The UK’s National Institute for Health and Care Excellence (NICE) has not recommended Kyowa Kirin’s Poteligeo for the treatment of adults living with rare blood cancers in its final appraisal document (FAD).
Poteligeo (mogamulizumab) is a treatment for adults living with the rare blood cancers mycosis fungoides (MF) and Sézary syndrome (SS), two subtypes of cutaneous T-cell lymphoma (CTCL), who have received at least one prior systemic therapy.
In its FAD, NICE said that clinical trial evidence for Poteligeo is ‘very uncertain’ as the drug was compared with vorinostat, a treatment that is not used or licensed in the UK.
In addition, Poteligeo did not meet NICE’s criteria to be considered a life-extending treatment at the end of life.
The most likely cost-effectiveness estimates are much higher than what NICE usually deems an acceptable use of NHS resources, according to the FAD.
NICE also said that it could not recommend the treatment for use within the Cancer Drugs Fund (CDF), as collecting further data would be ‘unlikely’ to address the clinical uncertainty due to the limitations in the trial design.

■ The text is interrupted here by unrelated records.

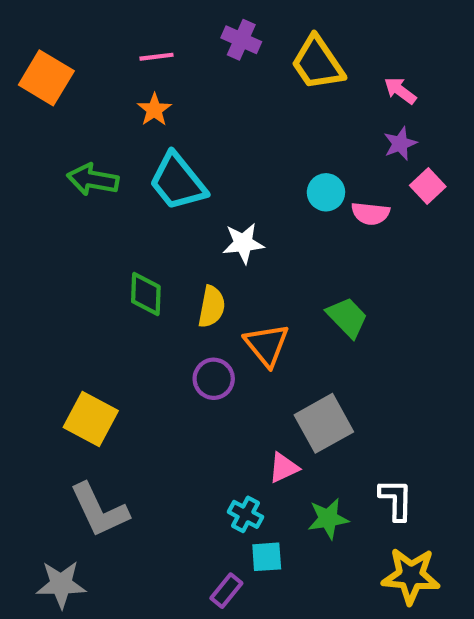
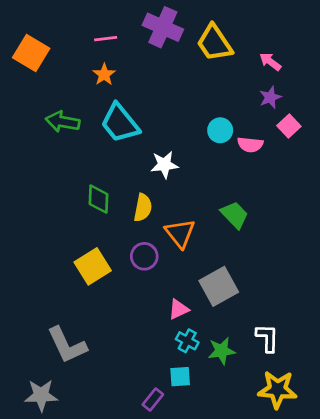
purple cross: (241, 40) -> (163, 27), size x1.5
yellow square: (91, 419) -> (93, 266), moved, turned 30
pink triangle: (284, 468) -> (179, 309), moved
cyan cross: (245, 514) -> (187, 341), moved

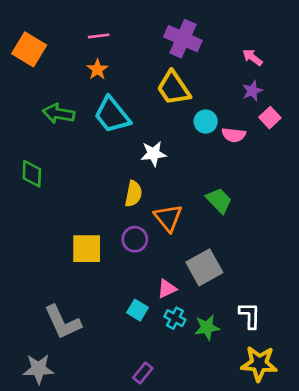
purple cross: (163, 27) -> (183, 39), moved
yellow trapezoid: (214, 43) -> (174, 88), moved
green diamond: (98, 199) -> (32, 174), moved
yellow square: (93, 266) -> (87, 249), turned 32
cyan square: (180, 377) -> (137, 310), moved, turned 35

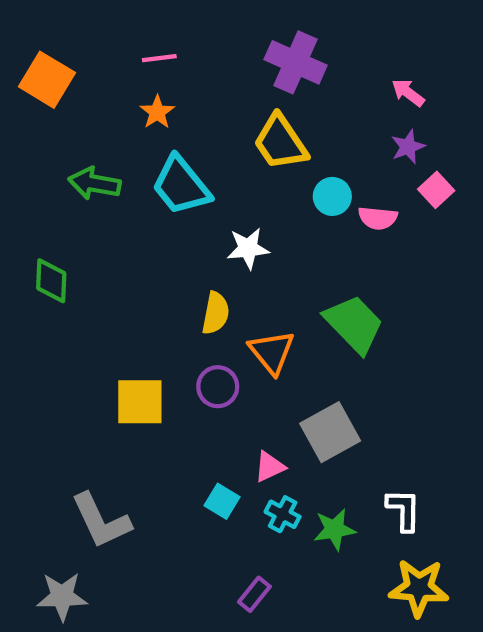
green trapezoid: (219, 200) -> (354, 324), size x1.4
purple rectangle: (143, 373) -> (254, 594), moved

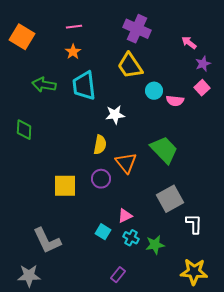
purple star: (408, 147) -> (203, 64), moved
cyan trapezoid: (181, 186) -> (84, 86), turned 32
gray square: (330, 432) -> (170, 199), moved
white L-shape: (404, 510) -> (194, 224), moved

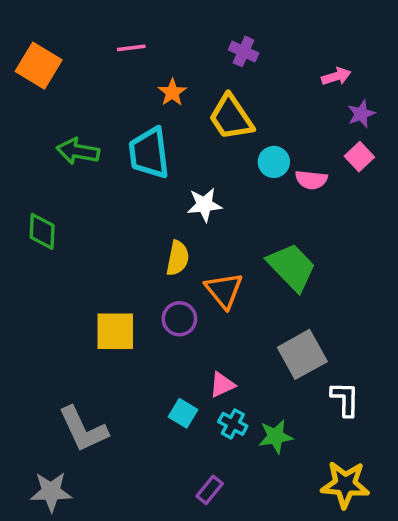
purple cross: (137, 29) -> (244, 51), size x0.6
pink arrow: (189, 43) -> (336, 76), turned 126
orange star: (73, 52) -> (172, 92), moved

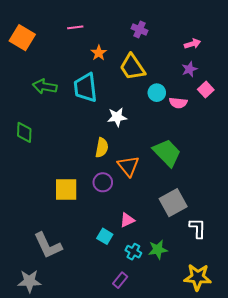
purple star: (361, 114) -> (189, 69), moved
cyan cross: (233, 424) -> (133, 252), moved

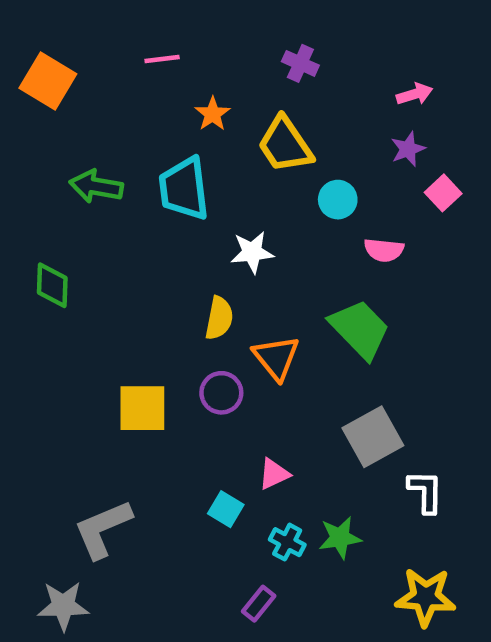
pink semicircle: (178, 103) -> (384, 250), moved
gray L-shape: (48, 245) -> (103, 529), turned 92

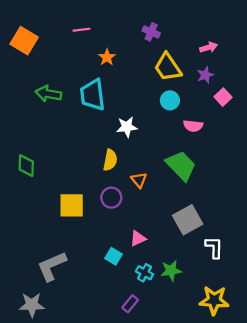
yellow trapezoid: (285, 145) -> (168, 67), moved
green diamond: (52, 285) -> (26, 166), moved
orange triangle: (276, 358) -> (139, 180), size x0.7

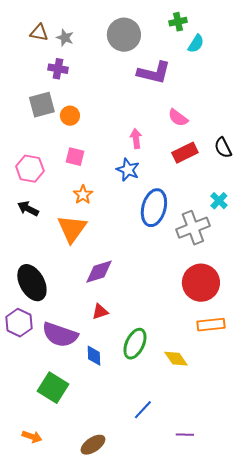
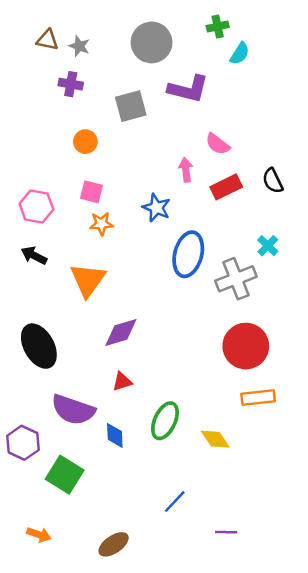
gray square: (42, 105) -> (131, 106), moved
pink arrow: (136, 139) -> (186, 170), moved
orange star: (83, 195) -> (101, 224), moved, turned 30
purple hexagon: (19, 323) -> (23, 443), moved

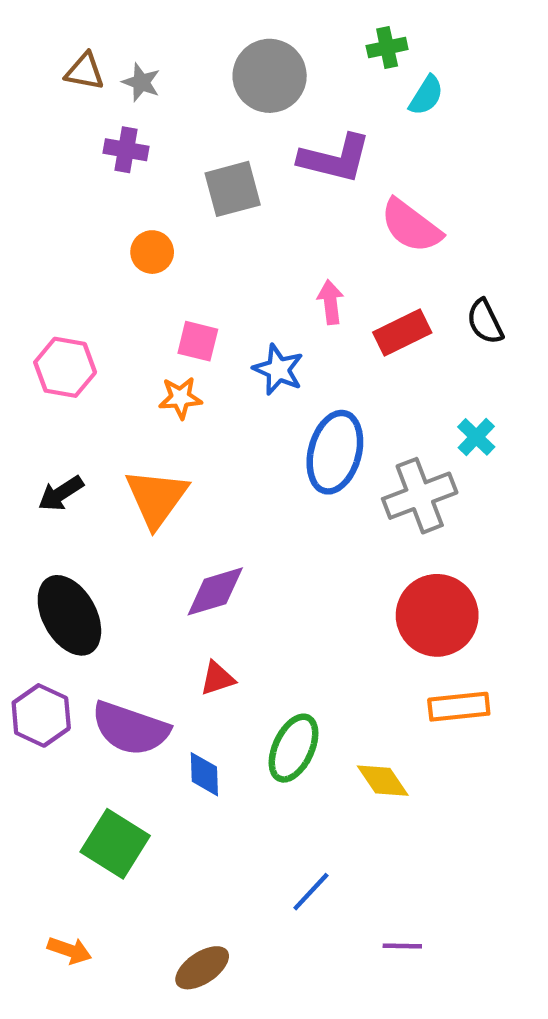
pink semicircle: (218, 144) -> (411, 226), moved, size x1.4
pink square: (92, 192) -> (198, 341), moved
black arrow: (34, 255) -> (61, 494), moved, turned -60
purple hexagon: (23, 443) -> (41, 715), moved

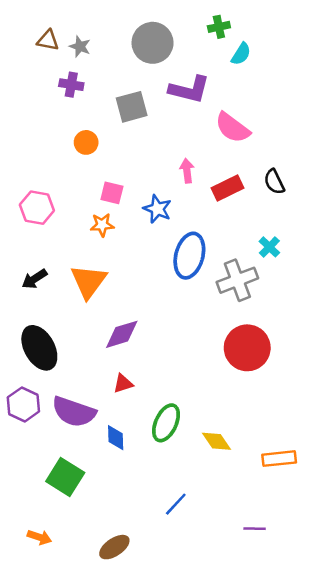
orange rectangle: (459, 707) -> (279, 459), moved
purple line: (402, 946) -> (255, 529), moved

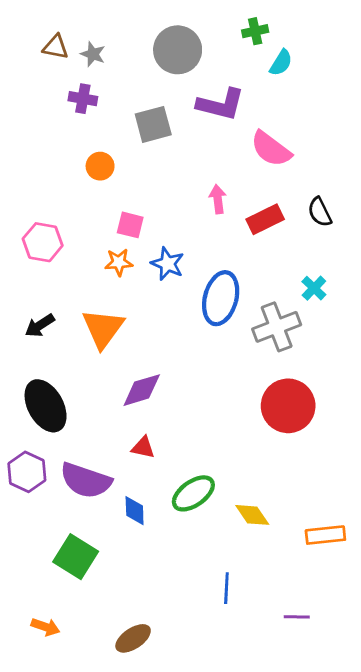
blue star: (157, 209) -> (168, 264), moved
red triangle: (123, 384) -> (143, 447), turned 30
green ellipse: (166, 423) -> (193, 493), turned 30
blue line: (176, 504) -> (226, 588), moved, turned -40

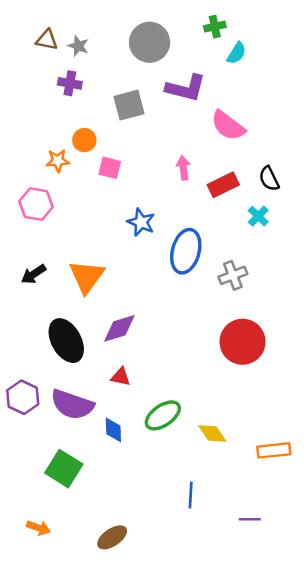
pink square: (130, 225) -> (110, 168), moved
orange star: (119, 262) -> (58, 161), moved
cyan cross: (314, 288) -> (258, 216), moved
gray cross: (277, 327) -> (233, 275), size x0.7
black ellipse: (46, 406) -> (66, 341), moved

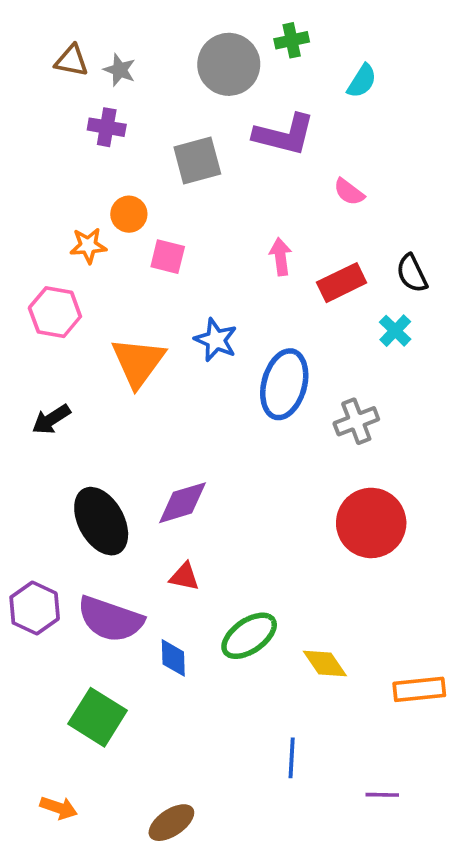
green cross: (215, 27) -> (292, 40), moved
pink semicircle: (228, 126) -> (349, 192), size x0.6
orange triangle: (87, 277) -> (138, 362), moved

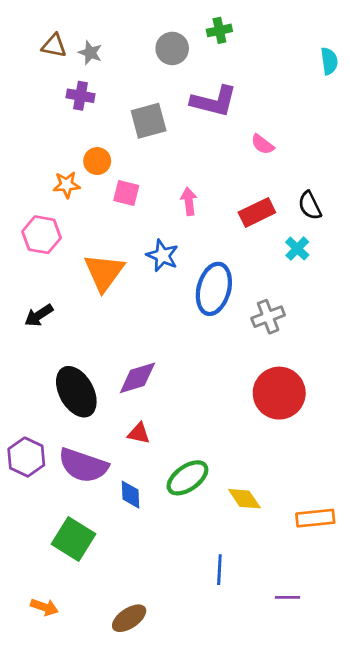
gray circle: (229, 64) -> (172, 48), size x0.7
cyan semicircle: (362, 81) -> (329, 61), moved, turned -40
pink arrow: (281, 257) -> (189, 201), moved

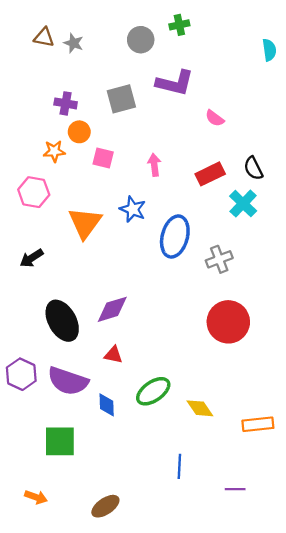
purple cross: (80, 96) -> (66, 103), moved
cyan cross: (297, 249) -> (243, 204), size x1.4
green square: (74, 539) -> (60, 441), turned -32

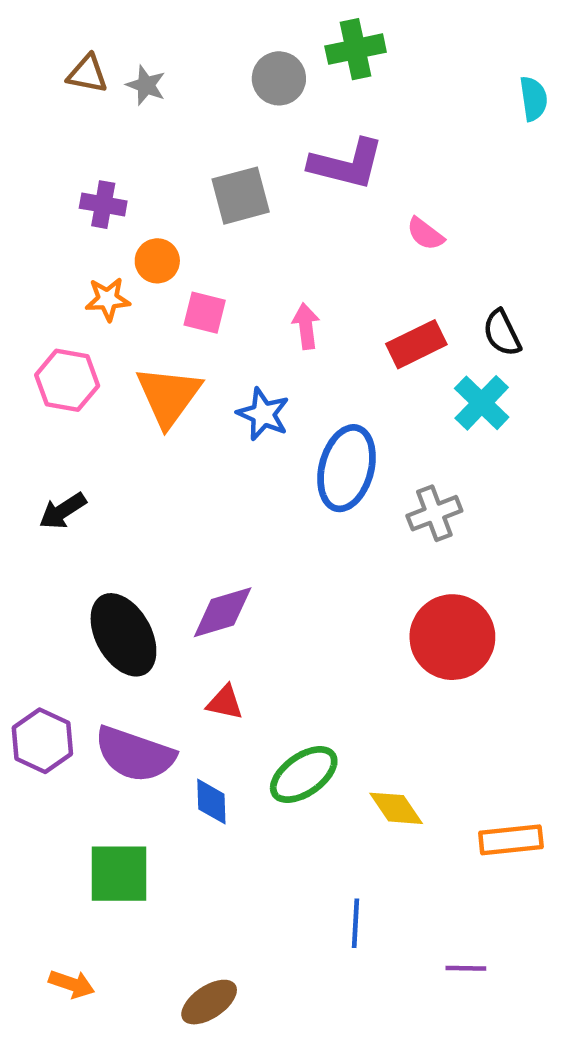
green cross: (179, 25) -> (356, 49), size x1.4
purple cross: (66, 103) -> (103, 205), moved
orange triangle: (85, 223) -> (169, 396), moved

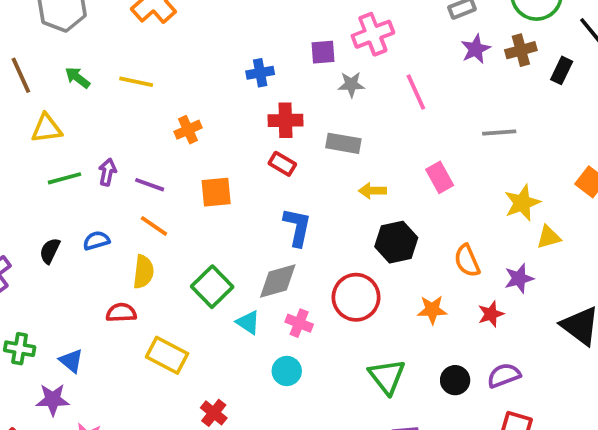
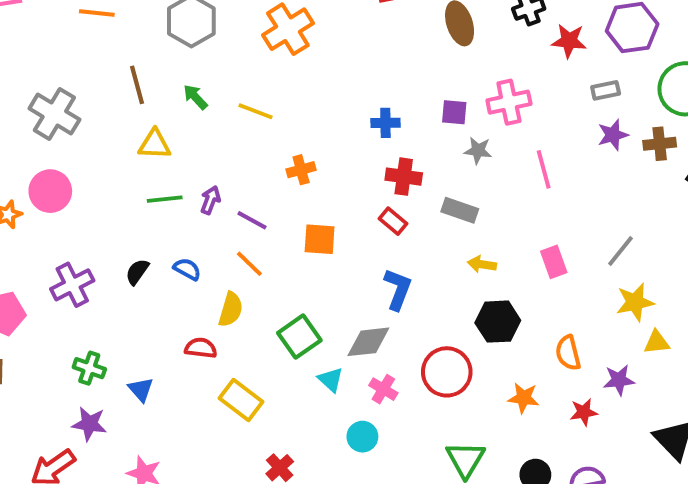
gray line: (499, 132) -> (621, 251), moved, turned -56
blue semicircle: (96, 241) -> (187, 269), turned 36
purple star: (53, 400) -> (89, 424), moved

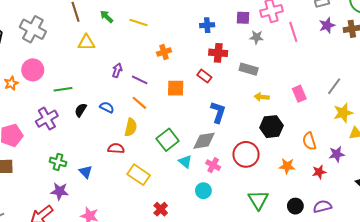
pink line: (544, 169) -> (293, 32), moved
green line: (165, 199) -> (63, 89), moved
red rectangle: (393, 221) -> (204, 76), moved

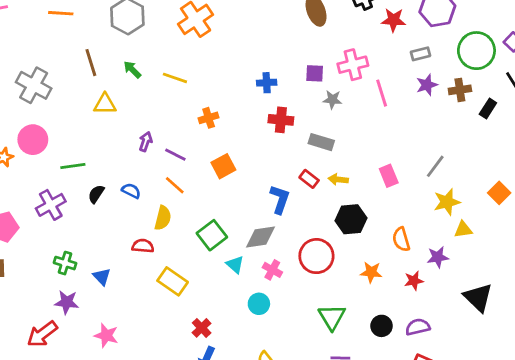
red rectangle: (204, 76) -> (309, 179), moved
orange square: (176, 88) -> (223, 166), turned -30

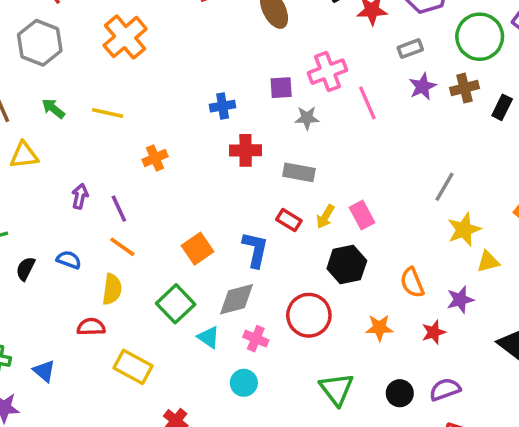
purple line: (175, 155) -> (119, 209), turned 45
orange square: (223, 166) -> (198, 249), moved
pink rectangle: (389, 176) -> (362, 215), moved
yellow arrow: (338, 179) -> (325, 217), turned -60

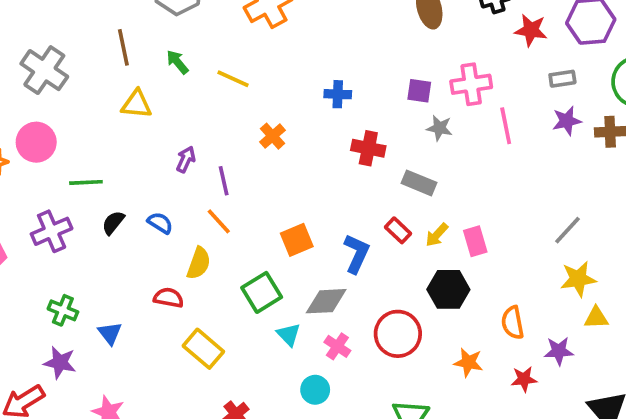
blue cross: (223, 106) -> (338, 94), moved
orange cross: (155, 158) -> (272, 136), turned -30

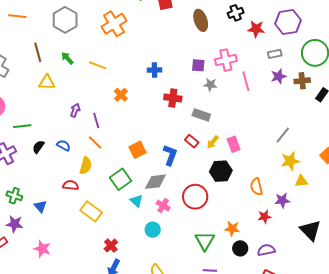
orange star: (468, 362) -> (232, 229), moved

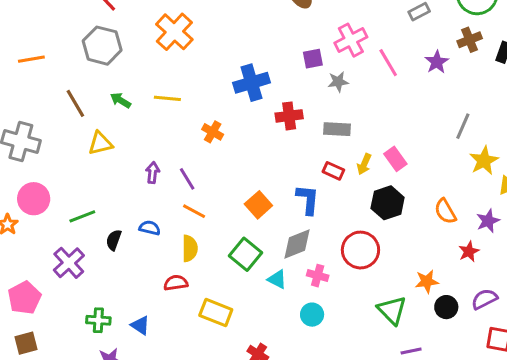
blue cross: (155, 70) -> (252, 83), size x1.6
purple star: (279, 76) -> (437, 62), moved

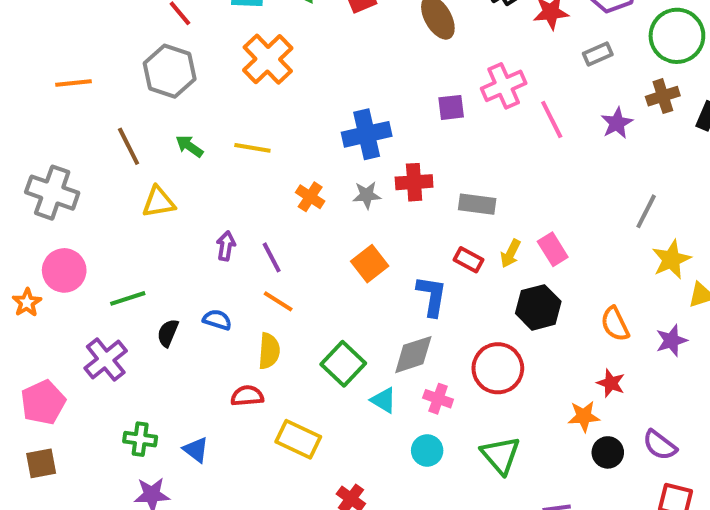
gray star: (338, 82) -> (367, 195), moved
orange square: (258, 205) -> (370, 264), moved
red star: (469, 251) -> (611, 383), moved, turned -30
purple semicircle: (484, 299) -> (660, 445), turned -120
green triangle: (392, 310) -> (501, 455), moved

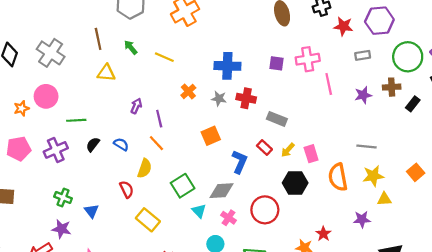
gray line: (646, 211) -> (366, 147), turned 54
orange semicircle: (615, 324) -> (338, 177), moved, size x1.4
red semicircle: (247, 396) -> (127, 189), turned 54
pink pentagon: (43, 402) -> (19, 149), moved

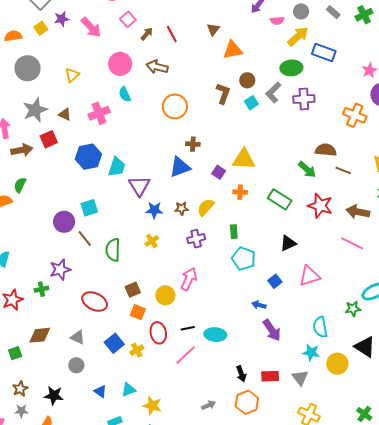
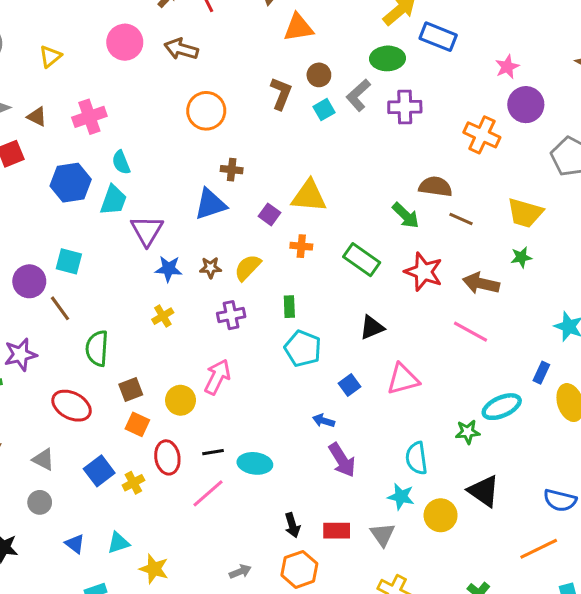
cyan semicircle: (125, 94) -> (121, 162), moved
cyan square: (89, 208) -> (69, 261), turned 30
green semicircle: (113, 250) -> (97, 348), moved

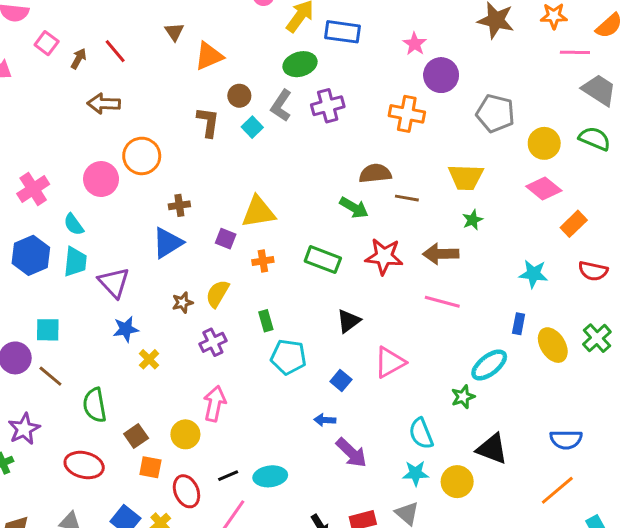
pink circle: (125, 42) -> (101, 179), moved
blue star: (169, 269) -> (126, 329), moved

In response to NICE’s decision, Richard Johnson, northern cluster general manager, responsible for the UK at Kyowa Kirin said: “We are disappointed that, despite feedback from the patient and clinical community together with extensive evidence provided, the appraisal committee’s decision is negative.”
“We fully support the recently published UK Rare Disease Framework and specifically priority 4 on ‘improving access to specialist care, treatments and drugs’. This is critically important given that many people with rare diseases, including those with CTCL, face challenges to access safe, high quality care and treatments,” he added.